Ignorar este problema no favorece la vigencia de los derechos sociales. Decir que de cada necesidad nace un derecho es promover la ilusión de que los derechos no tienen costos, lo que a su vez genera enormes dosis de frustración en quienes son engañados de esa forma. En ocasiones, un tribunal ordena cierta prestación social para una persona. Es inmediatamente celebrado como un hito que abre nuevos caminos en el desarrollo del derecho. El fallo es enseñado en las facultades. Se escriben artículos laudatorios y tesis doctorales. Sin embargo, si el mismo beneficio se le tuviera que conceder no a una persona sino a un millón, se advertiría pronto que sería de cumplimiento imposible.
Esto es lo que, a grandes rasgos, postuló Rosenkrantz, quien de ninguna forma se opone a la existencia de derechos sociales ni a su operatividad, pero reconoce que esta se enfrenta a las dificultades que antes señalé.
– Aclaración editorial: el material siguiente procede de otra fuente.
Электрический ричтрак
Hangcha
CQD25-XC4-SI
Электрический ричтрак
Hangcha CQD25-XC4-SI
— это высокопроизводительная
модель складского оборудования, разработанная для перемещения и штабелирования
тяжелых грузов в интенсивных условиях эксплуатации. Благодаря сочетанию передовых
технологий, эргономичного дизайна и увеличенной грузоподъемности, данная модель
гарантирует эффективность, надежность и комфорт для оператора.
Lo que se le reprocha a Rosenkrantz es que diga la verdad. El aplauso fácil de la tribuna se consigue diciendo lo contrario: que donde hay una necesidad, nace un derecho. Así disponemos de cuantos derechos sociales se nos ocurran en la Constitución, en las leyes y en incontables tratados internacionales, generalmente escritos con una vaguedad que nos permita interpretar en ellos lo que nos parezca mejor. Y los que se nos ocurran después, si no están contemplados expresamente, serán reconocidos por jueces que no vacilarán en apartarse de la fría letra de la ley para satisfacer las siempre crecientes necesidades. Es raro que a los impulsores de esta inflación de derechos no les llame la atención que en la Argentina la pobreza y la marginalidad hayan aumentado en las últimas décadas al mismo ritmo que esas ilusiones normativas. Tal vez la terca realidad no se amilane ante tanto voluntarismo vacío.